▸ Source document
──────────
During fiscal 2011, the Company has elected to shift selected merchandise categories from promotional pricing to that of an everyday value strategy which has the effect of lowering permanent shelf pricing (less promotional markdowns).  In these selected categories under the current conventional retail method calculation, the cost of inventory is lower than under other retail inventory method approaches.
 
Store Expansion.  
 
The continued growth of the Company is dependent, in large part, upon the Company’s ability to open and operate new stores on a timely and profitable basis.  The Company currently intends to open fewer than 10 ALCO stores in fiscal 2011.  While the Company believes that adequate sites are currently available, the rate of new store openings is subject to various contingencies, many of which are beyond the Company’s control.  These material contingencies include:
 
·
the Company’s ability to hire, train, and retain qualified personnel;
·
the availability of adequate capital resources for us to purchase inventory, equipment, and fixtures and make other capital expenditures necessary for store expansion; and
·
the ability of our landlords and developers to find appropriate financing in the current credit market to develop property to be leased by the Company.
──────────
▸ Exercise data

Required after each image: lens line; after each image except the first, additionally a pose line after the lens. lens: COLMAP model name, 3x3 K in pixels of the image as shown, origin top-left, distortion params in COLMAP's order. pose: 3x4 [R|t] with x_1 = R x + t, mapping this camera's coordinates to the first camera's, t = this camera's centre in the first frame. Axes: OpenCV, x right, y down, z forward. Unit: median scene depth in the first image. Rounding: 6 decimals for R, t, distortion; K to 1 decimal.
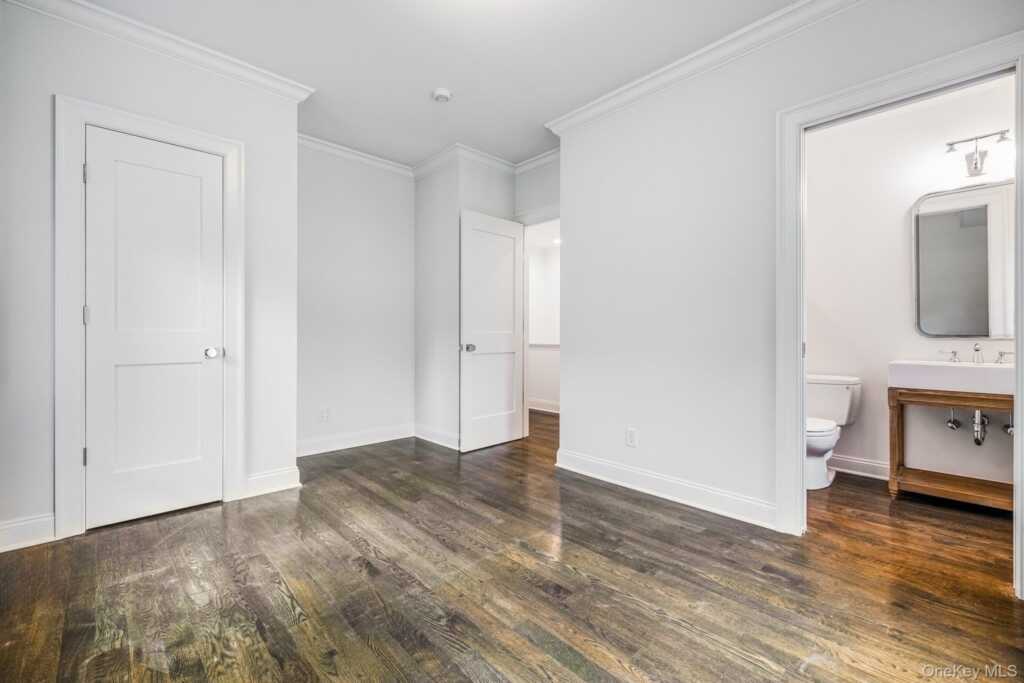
──────────
▸ Work to complete
**A)** According to the source document, how many ALCO stores does the Company intend to open in fiscal 2011?
**B)** Translate this sentence from the source document into Spanish: "The Company currently intends to open fewer than 10 ALCO stores in fiscal 2011."
**C)** Reproduce, unchanged, the part of the source document that opens with the words containing "During fiscal 2011, the" and closes with "Store Expansion.".

▸ Results for the exercise
**A)** Fewer than 10.

**B)** Actualmente, la Compañía tiene la intención de abrir menos de 10 tiendas ALCO en el año fiscal 2011.

**C)**
During fiscal 2011, the Company has elected to shift selected merchandise categories from promotional pricing to that of an everyday value strategy which has the effect of lowering permanent shelf pricing (less promotional markdowns).  In these selected categories under the current conventional retail method calculation, the cost of inventory is lower than under other retail inventory method approaches.
 
Store Expansion.